# YOUR INSTRUCTIONS
Reproduce every line of the records below word for word, but leave out the pictures.

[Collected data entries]
++++++++++++++++++++
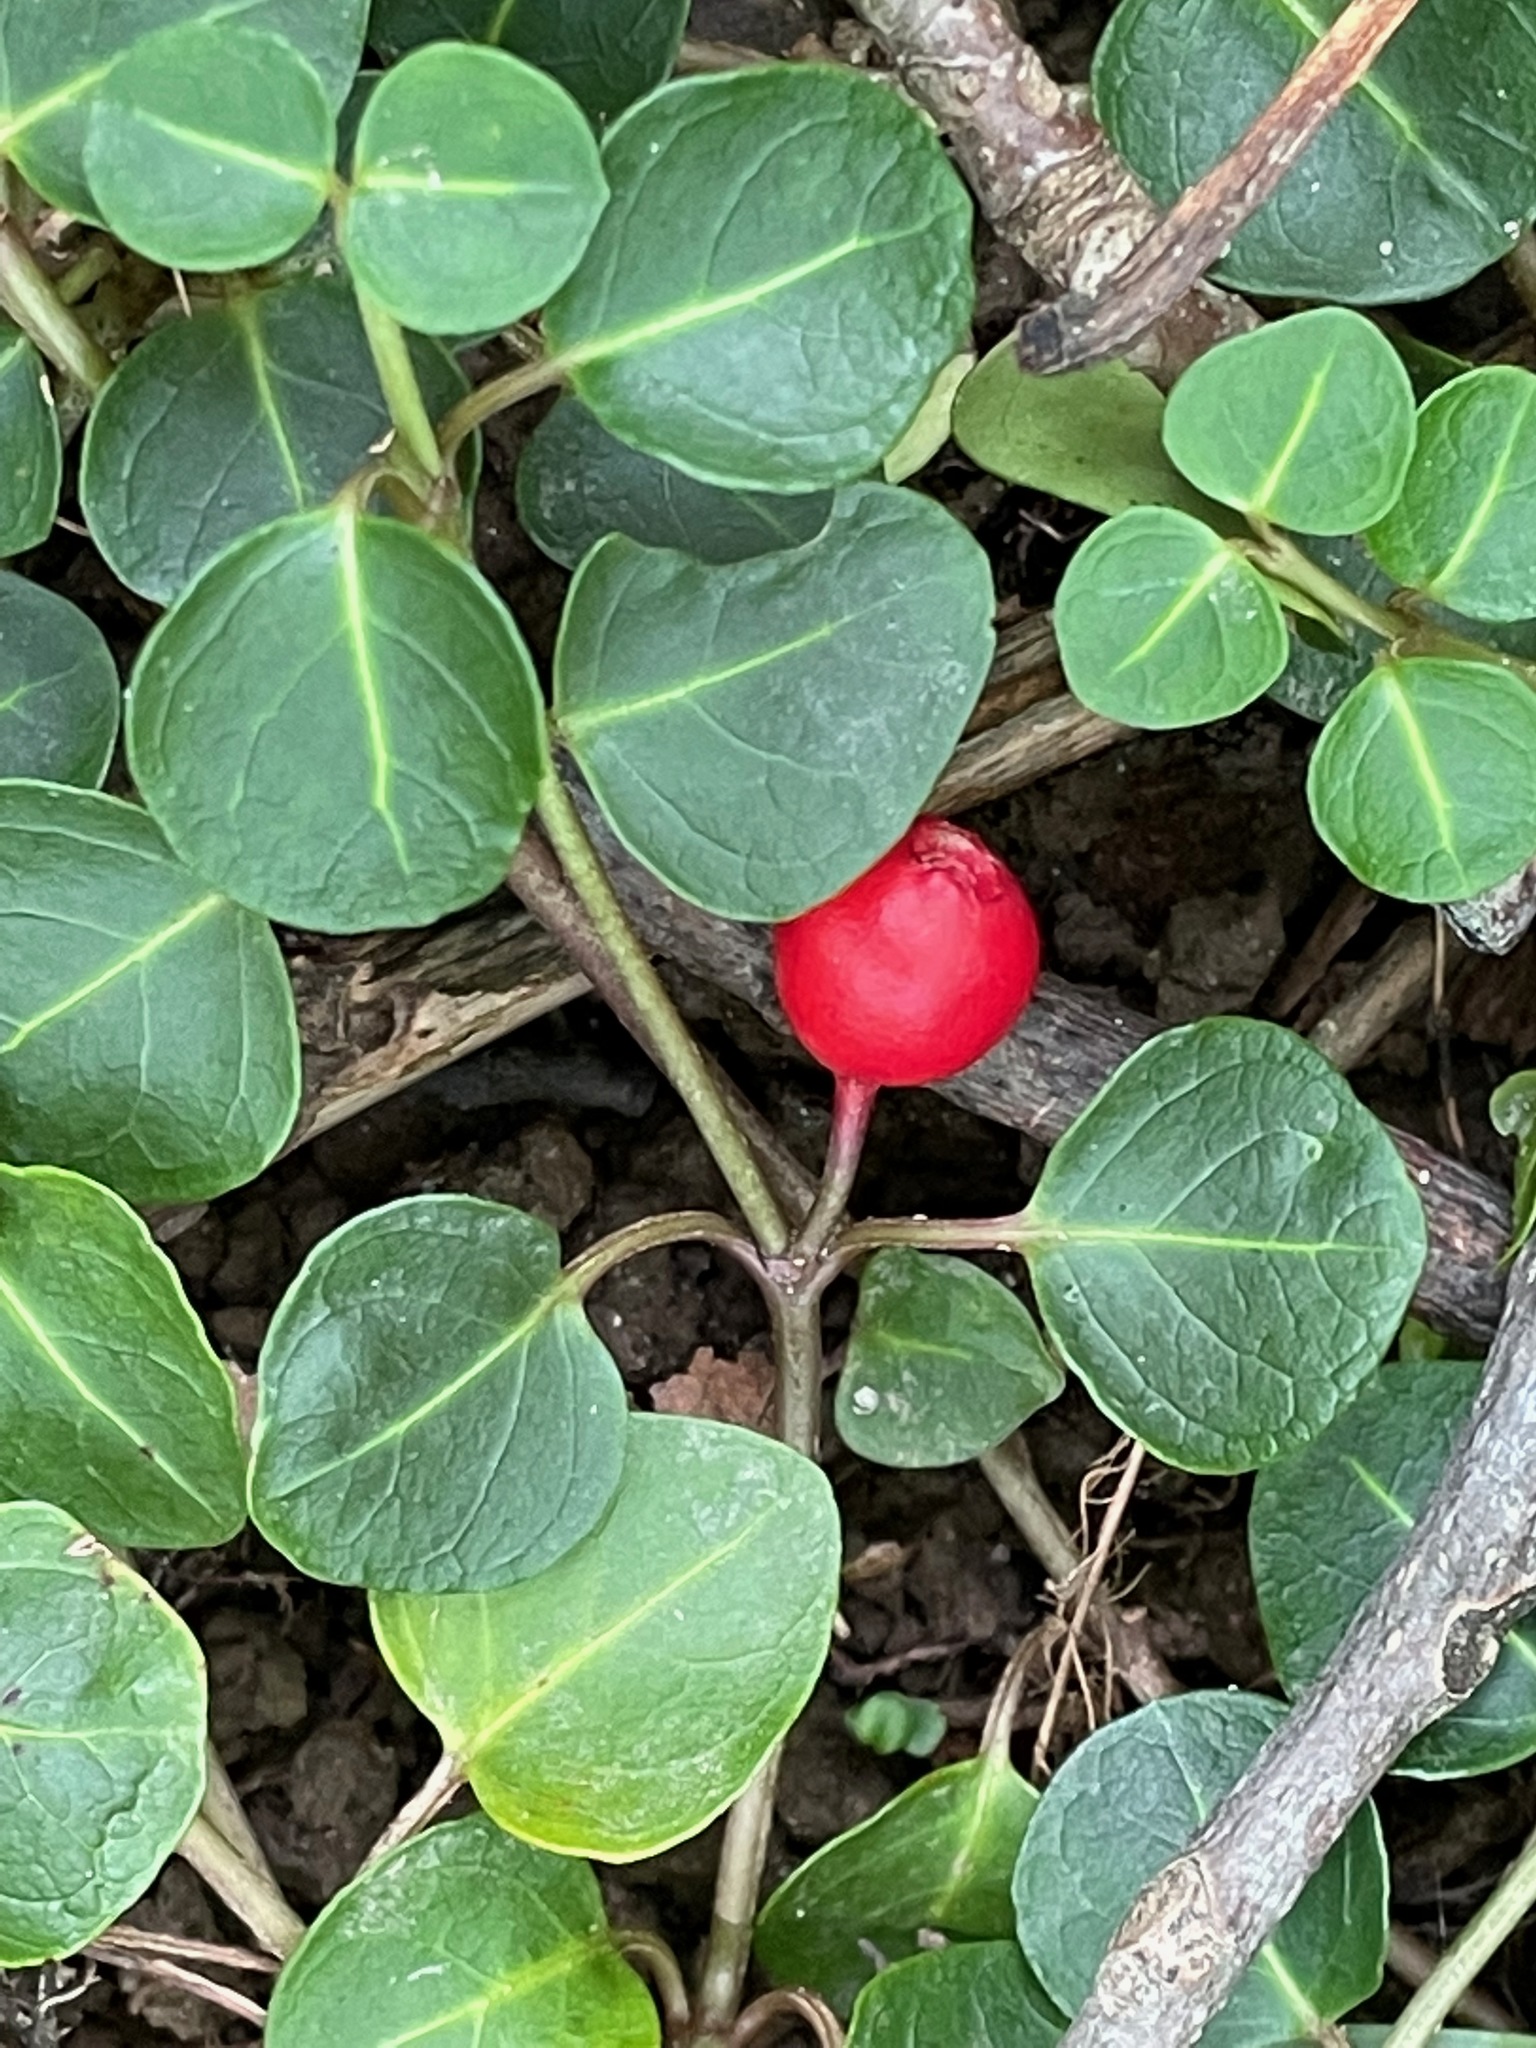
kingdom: Plantae
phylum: Tracheophyta
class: Magnoliopsida
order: Gentianales
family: Rubiaceae
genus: Mitchella
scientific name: Mitchella repens
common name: Partridge-berry
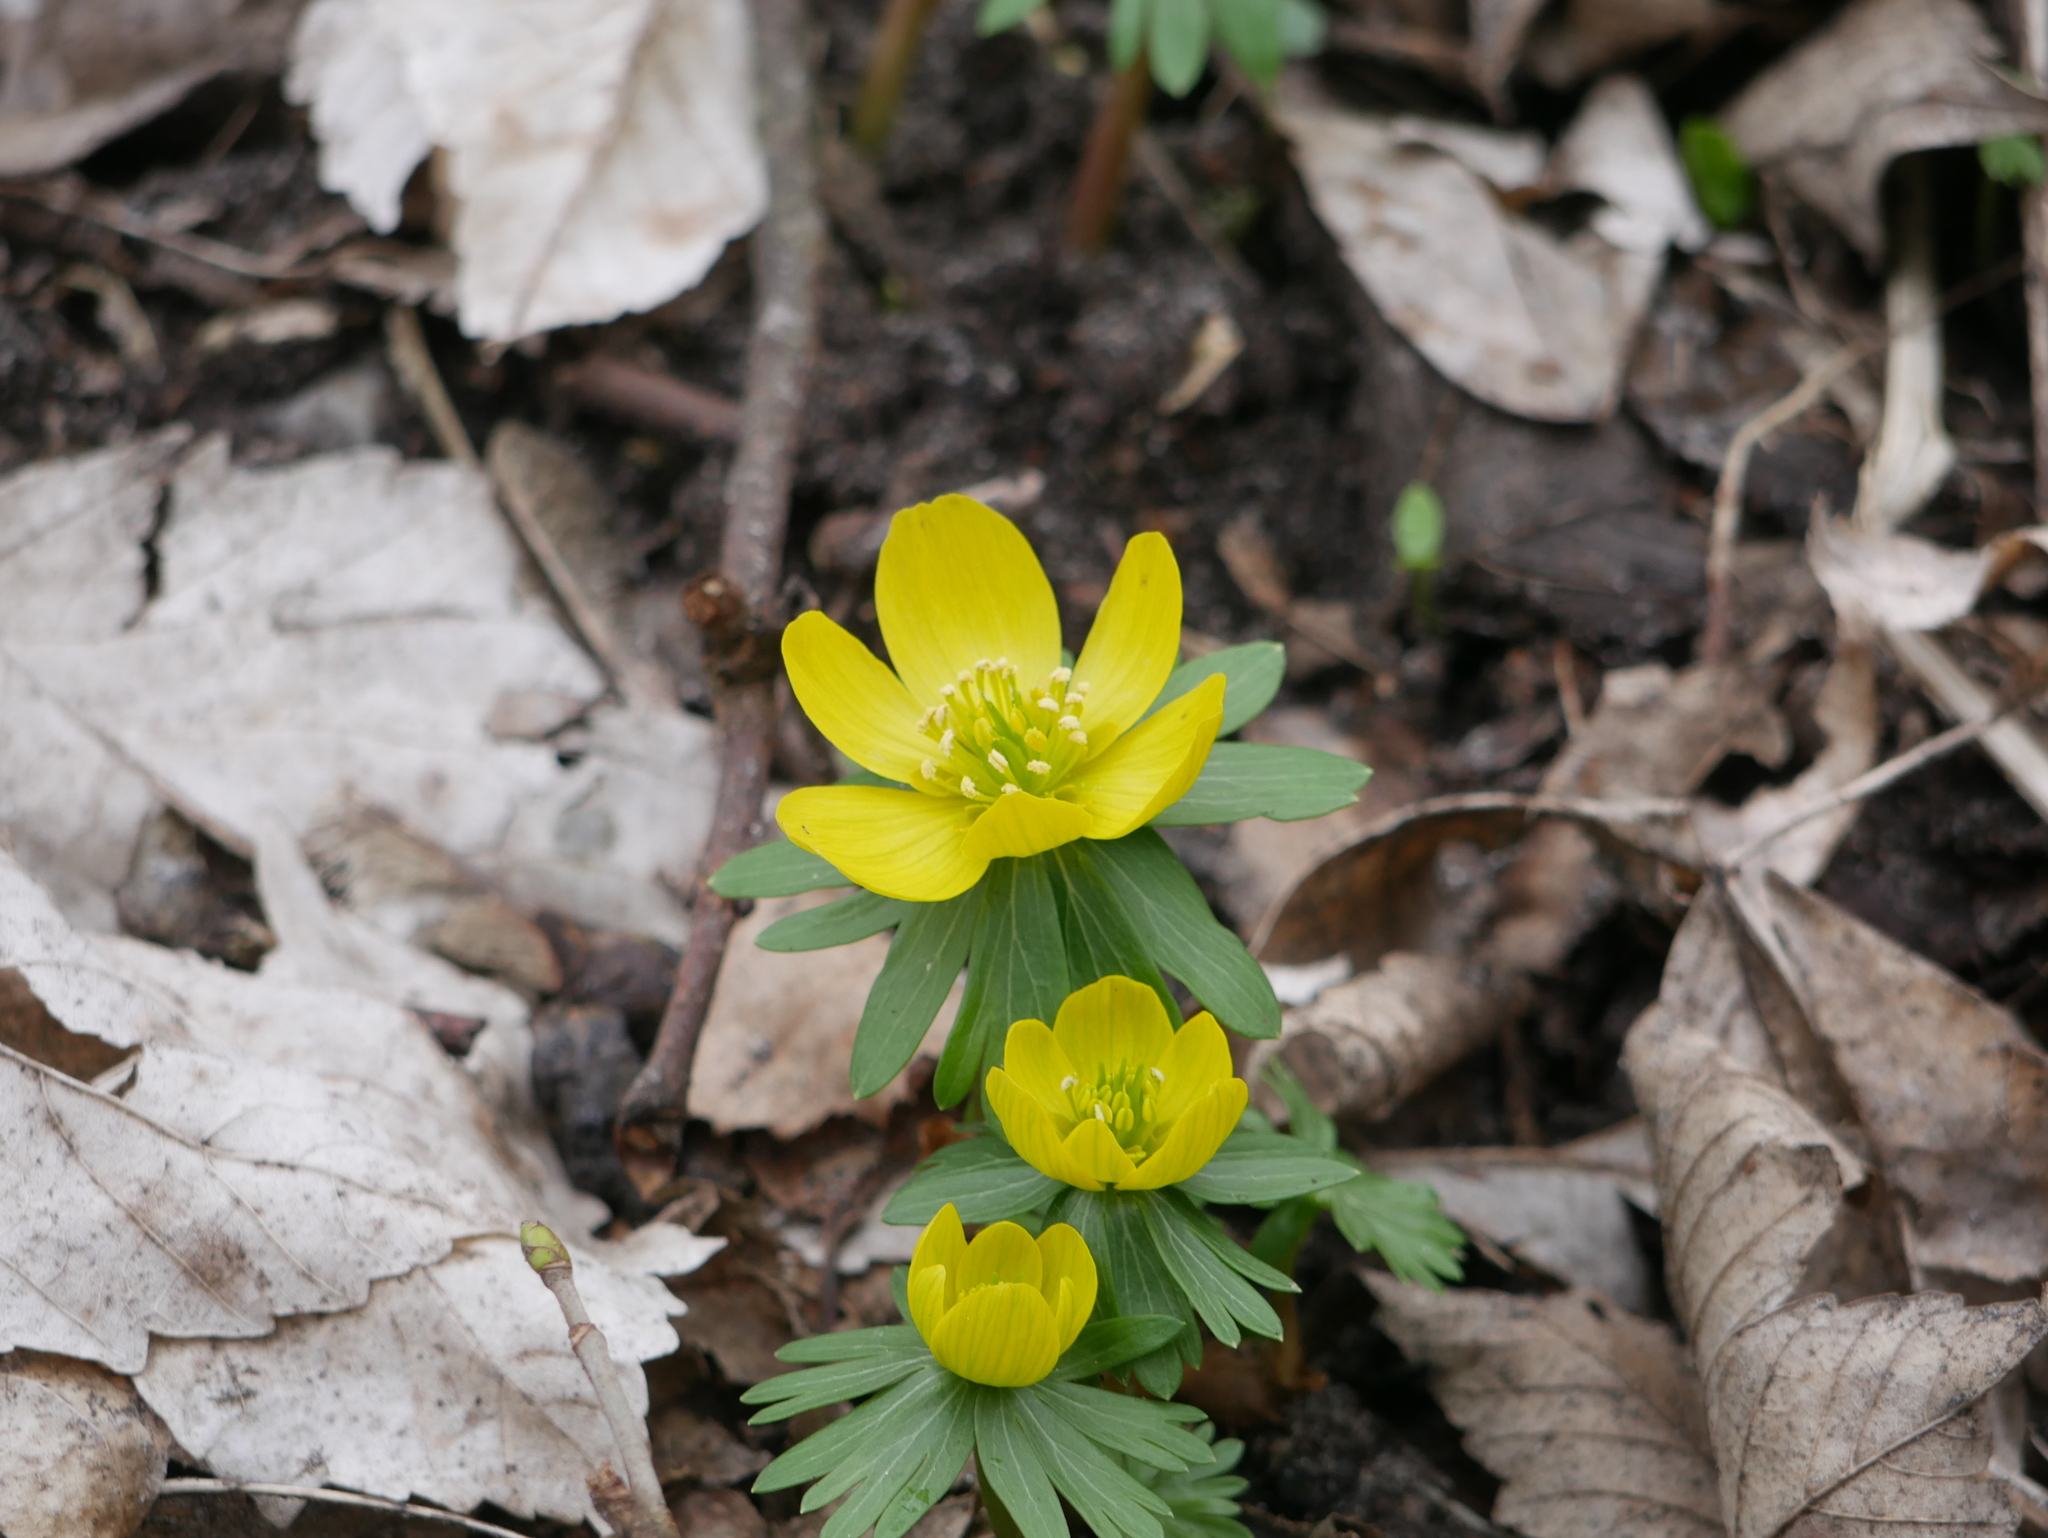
++++++++++++++++++++
# SOLUTION FOR THIS PROBLEM
kingdom: Plantae
phylum: Tracheophyta
class: Magnoliopsida
order: Gentianales
family: Rubiaceae
genus: Mitchella
scientific name: Mitchella repens
common name: Partridge-berry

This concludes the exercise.